PULLMAN — Professor Kenneth Kardong has studied rattlesnakes and other venomous snakes over the 36 years he has been at WSU. He is the author of numerous research papers and a textbook on vertebrate anatomy and evolution, and he has taught legions of WSU undergraduates, as well as many graduate students.
 
Kardong will give a public address that synthesizes his years of research. The talk is scheduled for 4 p.m. Monday, Sept. 8, in Abelson, Room 201, with refreshments starting at 3:30 p.m. in Abelson, Room 306.
 
“This series is not just the usual faculty talk,” said School of Biological Sciences Director Gary Thorgaard. “Each address is a chance for one of our faculty members to pull together ideas from many years of research and study. Anyone with interests in the life sciences is encouraged to attend and get an outstanding overview of the subject.”

Venomous snakes have “solved” several unique challenges as they evolved from earlier, non-venomous ancestor snakes. They have adapted to produce some highly potent poisons, modify fangs to inject prey with them, and change in myriad other ways on their journey to becoming effective venomous snakes. The title of the talk is “Evolving Around Complexity: solving Cuvier’s dilemma.” 

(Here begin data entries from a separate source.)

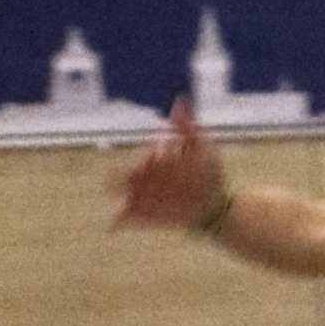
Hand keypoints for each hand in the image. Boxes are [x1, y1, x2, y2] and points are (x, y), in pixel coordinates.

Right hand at [111, 98, 225, 232]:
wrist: (214, 207)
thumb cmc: (209, 175)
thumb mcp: (203, 148)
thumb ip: (188, 127)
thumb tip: (178, 100)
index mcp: (156, 157)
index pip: (149, 152)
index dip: (154, 154)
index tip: (164, 157)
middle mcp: (144, 174)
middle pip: (128, 168)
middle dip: (128, 169)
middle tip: (136, 172)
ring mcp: (140, 195)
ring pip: (119, 189)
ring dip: (114, 187)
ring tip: (110, 187)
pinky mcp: (141, 216)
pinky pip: (123, 219)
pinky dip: (116, 222)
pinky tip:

Over the years Kardong has captured and studied rattlesnakes in the Northwest and other poisonous snakes elsewhere. Students remember his high-speed film showing the many separate events that happen at lighting speed as a rattlesnake strikes its prey. He is also an expert on how rattlesnakes relocate their prey, using their eyes, infrared “pits” below their eyes, and their flickering tongues to find rodents who have run off to die.

Kardong’s work has been featured in a BBC documentary production as well as by Northwest news media.

The talk and preceding reception are free and open to the public.